Assignment 1: Convert the part of the records that starts with the line containing "Is it true that" and runs through the end of the records into a JSON list of strings. Use one string per line and leave out blank lines.

Passage provided:
====================
Monthly Archives: April 2006

More about web development: do not try to be cool

Just one more little thing about web development: the less you try to be cool, the better result you get.

Take an example. I am looking now at the Doxygen documentation. It has some examples, marked with \code…\endcode. These commands are intended to produce beautifully marked up code, with syntax highlighting, fixed-width font etc. And indeed it does very nice job, but for some reason in HTML Doxygen output it sets “font-family: Fixed, monospace; font-size: 95%;” for it. I do not understand this “font-size: 95%” even a little bit! What the hell is it doing here? Font sizes are really very unstable thing, they tend to differ on almost any platform and difference of “5%” is unlikely to make things significantly better. In fact, it will actually more often make them worse, triggering some kind of badly implemented font scaling mechanism.

In my browser it looks a kind of crappy, but it is not those “5%” fault. Actually, these “5%” do not seem to do anything in my browser on my platform, and I am quite happy with it. The problem is caused by that “Fixed” font. For some reason it does not look good here. Removing this “Fixed” and leaving just “monospace” (note, standard CSS font family!) makes things look just fine.

And what exactly the reason for this “Fixed” to be there. It is code, so it should be displayed in fixed-width font, yes. So “monospace” is necessary. But why the hell is “Fixed”?! Not even “standard” “Courier New” or something. Probably because it was looking very cool on that guy’s platform. So he tried to make things look cool for everyone and inevitably failed.

Web is not the place for excessive artwork. If you are not sure whether you need this thing or not, better leave it out. This may make things look not-so-cool on just one platform, but will greatly decrease probability of looking them awfully on a lot of other platforms.

Avoding adhocity

I am thinking about how to avoid adhocity in the code. By “adhoc” I mean something that should not be there in the first place but was added later due to some reason: to fix a bug, to quickly add a feature or alike.
====================
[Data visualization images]
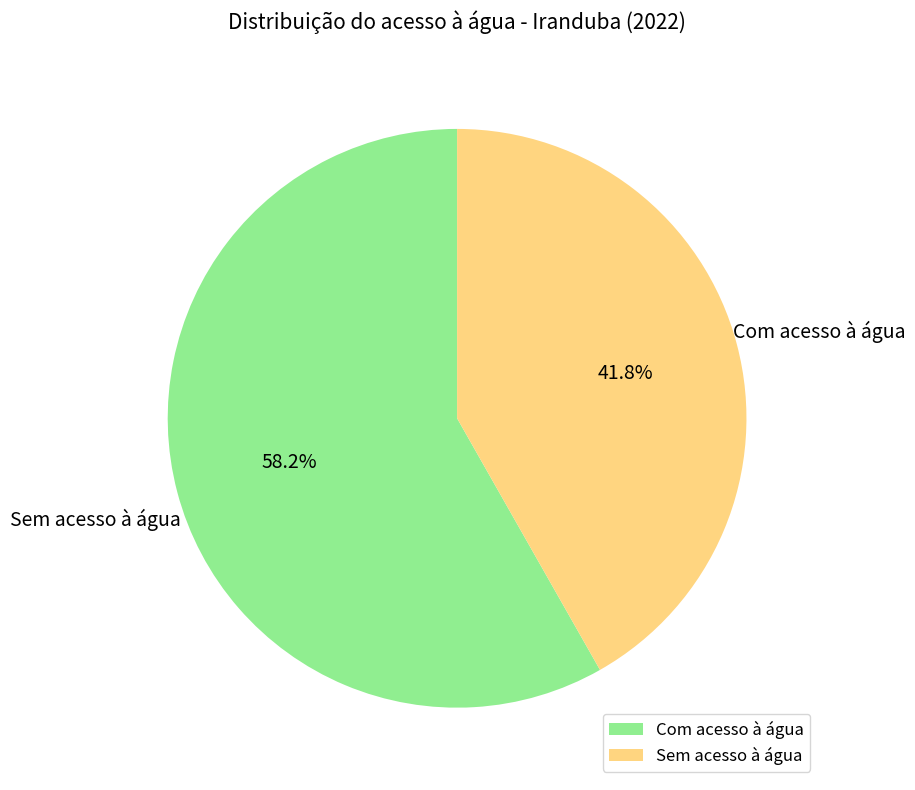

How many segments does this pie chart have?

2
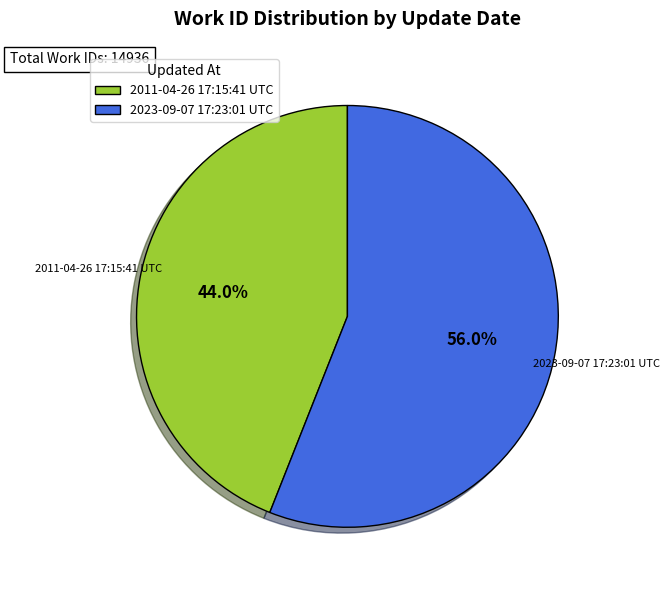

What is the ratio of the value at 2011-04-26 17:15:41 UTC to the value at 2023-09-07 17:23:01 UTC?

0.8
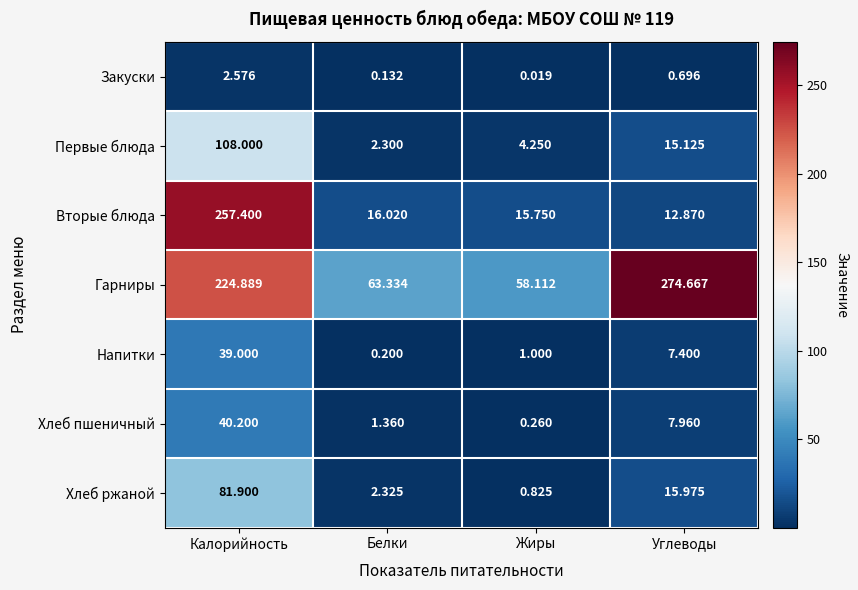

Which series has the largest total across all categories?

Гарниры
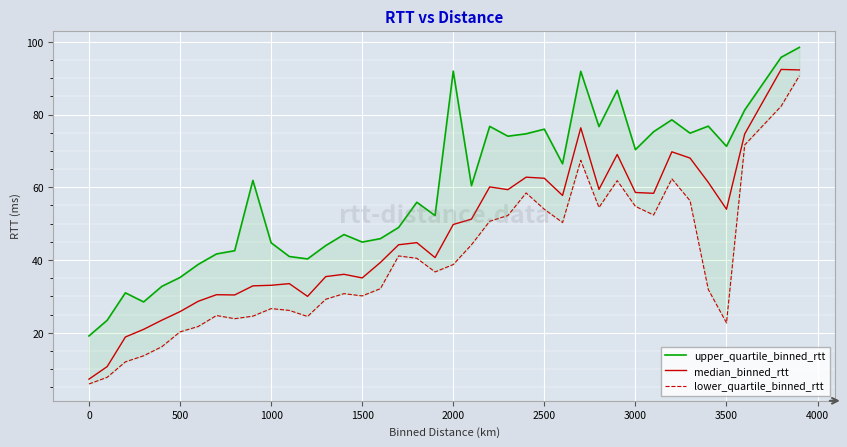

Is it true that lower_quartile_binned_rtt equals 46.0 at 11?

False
====================
Assignment 2: Repeat word for word the part of the blog archive that opens with the words containing "And what exactly" and closes with "of other platforms.".

Answer box 1:
[
  "Is it true that lower_quartile_binned_rtt equals 46.0 at 11?",
  "False"
]

Answer box 2:
And what exactly the reason for this “Fixed” to be there. It is code, so it should be displayed in fixed-width font, yes. So “monospace” is necessary. But why the hell is “Fixed”?! Not even “standard” “Courier New” or something. Probably because it was looking very cool on that guy’s platform. So he tried to make things look cool for everyone and inevitably failed.

Web is not the place for excessive artwork. If you are not sure whether you need this thing or not, better leave it out. This may make things look not-so-cool on just one platform, but will greatly decrease probability of looking them awfully on a lot of other platforms.